How to Write a Descriptive Essay on Food
Tantalize your reader with tried-and-true descriptive essay techniques
Descriptive essays are the cornerstone of getting one's point across. There are all kinds of papers out there, but not one of them excels nearly so much at giving readers the impression they've been transported to a picture-perfect representation of your source material. If someone is reading an essay on traveling to the Bahamas, the writer ought to ensure they feel like they're actually there for the duration of the paper. If someone is reading about a dark and dreary day, the writer ought to instill that vibe from the very first sentence.
Food follows the same formula - and it's one of the most fun examples around. After all, who doesn't love food? There's magic in quality culinary writing; it rumbles stomaches and compels people to lick their lips autonomically. What's the secret, you ask? It's capturing the essence of your food item. Your pizza needs to sizzle as it's pulled from the oven. Its cheese needs to bubble up over a crust baked golden brown. It needs to fill the kitchen – if not the entire house – with the aromas of fresh garlic and roma tomatoes. You're not looking to tell your audience there's a pizza in your essay, you're striving to make them think they're in the house with that pizza and they're hungry for it.
The process we've just described is sometimes called "sensory writing." If done well, it triggers in readers the feeling of numerous senses reacting to the cuisine you've described. Popular authors dot their pages with the honey smells of herb roasted duck and the overwhelming scent of pan-seared turnips and onions and they do this because it speaks to people on a highly relatable level. If we know these smells, we're pulled into the story. If you're writing an entire assignment on this sort of thing, do yourself a favor and flip through a few of your favorite books to get a bead on how those authors work their foodstuffs into their tales.
Outline your culinary ambitions
There's plenty else to do in preparation for your paper. After you've conducted your research, create an outline which addresses the various elements comprising your literary chow. Here are some quick tips on what to tackle in the outline stage:
- How does your food look? Is it an appetizing display? If so, why does it seem so delicious?
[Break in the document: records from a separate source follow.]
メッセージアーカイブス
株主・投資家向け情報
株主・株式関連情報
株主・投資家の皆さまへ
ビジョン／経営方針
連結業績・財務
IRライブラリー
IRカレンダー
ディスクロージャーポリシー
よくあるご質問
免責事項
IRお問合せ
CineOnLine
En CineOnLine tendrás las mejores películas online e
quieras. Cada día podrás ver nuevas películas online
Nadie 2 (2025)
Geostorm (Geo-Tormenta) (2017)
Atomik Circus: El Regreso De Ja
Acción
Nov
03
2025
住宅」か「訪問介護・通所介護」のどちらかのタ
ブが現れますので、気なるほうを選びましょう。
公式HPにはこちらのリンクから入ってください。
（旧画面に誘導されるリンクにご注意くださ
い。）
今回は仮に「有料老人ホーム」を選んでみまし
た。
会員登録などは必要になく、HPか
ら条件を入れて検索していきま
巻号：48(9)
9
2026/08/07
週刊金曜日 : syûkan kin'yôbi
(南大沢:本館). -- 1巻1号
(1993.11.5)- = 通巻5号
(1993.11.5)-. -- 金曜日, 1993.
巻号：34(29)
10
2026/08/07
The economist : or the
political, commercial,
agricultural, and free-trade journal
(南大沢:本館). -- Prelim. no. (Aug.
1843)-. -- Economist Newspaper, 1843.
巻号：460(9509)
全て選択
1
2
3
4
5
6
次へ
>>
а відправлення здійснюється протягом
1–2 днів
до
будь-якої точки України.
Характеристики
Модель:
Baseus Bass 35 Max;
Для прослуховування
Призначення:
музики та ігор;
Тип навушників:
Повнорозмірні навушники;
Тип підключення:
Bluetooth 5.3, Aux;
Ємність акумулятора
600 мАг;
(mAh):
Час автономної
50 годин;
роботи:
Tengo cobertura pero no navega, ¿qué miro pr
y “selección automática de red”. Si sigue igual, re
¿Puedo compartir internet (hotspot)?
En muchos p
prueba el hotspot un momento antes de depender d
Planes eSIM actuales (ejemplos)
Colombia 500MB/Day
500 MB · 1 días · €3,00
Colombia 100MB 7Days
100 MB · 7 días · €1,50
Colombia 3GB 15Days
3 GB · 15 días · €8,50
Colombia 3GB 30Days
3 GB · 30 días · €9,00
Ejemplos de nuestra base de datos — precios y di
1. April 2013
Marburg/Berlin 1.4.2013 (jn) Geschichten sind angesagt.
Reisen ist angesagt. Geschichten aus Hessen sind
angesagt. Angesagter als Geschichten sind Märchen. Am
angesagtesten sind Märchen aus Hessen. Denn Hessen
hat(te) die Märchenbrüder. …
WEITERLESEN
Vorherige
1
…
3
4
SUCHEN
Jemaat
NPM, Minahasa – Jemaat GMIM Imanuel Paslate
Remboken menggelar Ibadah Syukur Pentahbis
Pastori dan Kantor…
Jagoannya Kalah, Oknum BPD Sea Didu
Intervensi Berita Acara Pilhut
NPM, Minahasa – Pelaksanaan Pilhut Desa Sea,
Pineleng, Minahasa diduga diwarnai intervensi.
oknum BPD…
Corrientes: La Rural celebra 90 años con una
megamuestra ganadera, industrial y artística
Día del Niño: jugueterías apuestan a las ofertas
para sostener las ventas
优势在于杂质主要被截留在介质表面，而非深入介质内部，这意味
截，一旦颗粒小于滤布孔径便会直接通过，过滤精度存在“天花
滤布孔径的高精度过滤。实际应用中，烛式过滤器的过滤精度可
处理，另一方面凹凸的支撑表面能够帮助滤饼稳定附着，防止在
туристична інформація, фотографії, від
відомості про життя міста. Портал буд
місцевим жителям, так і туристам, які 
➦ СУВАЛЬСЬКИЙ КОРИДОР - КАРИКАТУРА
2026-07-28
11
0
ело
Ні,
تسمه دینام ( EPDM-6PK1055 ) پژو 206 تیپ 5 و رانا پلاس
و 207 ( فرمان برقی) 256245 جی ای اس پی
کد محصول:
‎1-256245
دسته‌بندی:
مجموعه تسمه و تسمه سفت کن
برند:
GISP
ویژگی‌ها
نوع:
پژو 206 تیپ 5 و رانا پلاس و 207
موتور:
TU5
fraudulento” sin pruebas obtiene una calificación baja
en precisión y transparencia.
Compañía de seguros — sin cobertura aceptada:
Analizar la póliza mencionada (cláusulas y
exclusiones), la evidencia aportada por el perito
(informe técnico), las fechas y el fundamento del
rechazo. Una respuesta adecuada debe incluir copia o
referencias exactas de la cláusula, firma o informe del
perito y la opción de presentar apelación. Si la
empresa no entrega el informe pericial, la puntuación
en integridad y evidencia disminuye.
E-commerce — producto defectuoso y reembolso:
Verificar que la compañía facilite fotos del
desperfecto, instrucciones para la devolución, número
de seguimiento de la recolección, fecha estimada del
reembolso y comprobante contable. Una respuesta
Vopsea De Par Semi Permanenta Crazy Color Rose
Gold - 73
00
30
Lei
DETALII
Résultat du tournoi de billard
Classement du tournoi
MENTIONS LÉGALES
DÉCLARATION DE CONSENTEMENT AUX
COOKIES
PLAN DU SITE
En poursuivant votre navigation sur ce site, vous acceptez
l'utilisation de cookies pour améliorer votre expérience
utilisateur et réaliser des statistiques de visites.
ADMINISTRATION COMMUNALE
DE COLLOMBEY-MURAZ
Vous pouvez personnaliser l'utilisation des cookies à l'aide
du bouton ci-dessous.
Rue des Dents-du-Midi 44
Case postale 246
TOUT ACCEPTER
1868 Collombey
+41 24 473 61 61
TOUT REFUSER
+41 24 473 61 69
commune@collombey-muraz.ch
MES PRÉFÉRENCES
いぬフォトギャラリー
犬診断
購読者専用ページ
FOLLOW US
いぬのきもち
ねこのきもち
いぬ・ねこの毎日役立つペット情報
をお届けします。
If characters in your paper happen to notice the dish laying on the table, what do their eyes perceive?
- How does your food impact the people around it? Kind of a silly sentence, perhaps, but it has merit – the best dishes keep even four-star chefs feeling hungry during prep time.
- If your paper involves the active consumption of its topical cuisine, you'll want to spend some time on texture and, of course, taste. Is that honey roasted duck as crisp as its cook claims? Does it snap a crunch on its eater's teeth? Is it practically bursting with rosemary and thyme, or is the flavor more delicate and subdued?
Draft yourself up and ask your friends for help
After your outline is complete, type up a rough draft and consult your peers. Friends and family will be glad to check out a couple of pages with so tasty a premise, although if you've done a fine enough job, they may expect you to cook for them. The purpose of this stage is to gather constructive feedback. Ask if they feel you've conveyed a full and rich account of the food in question. Check if they require clarity on the details. The biggest question of all: "do you feel like you were standing right there when you read about my food?" If the answer is a resounding yes, your final paper is going to win hearts and stomaches.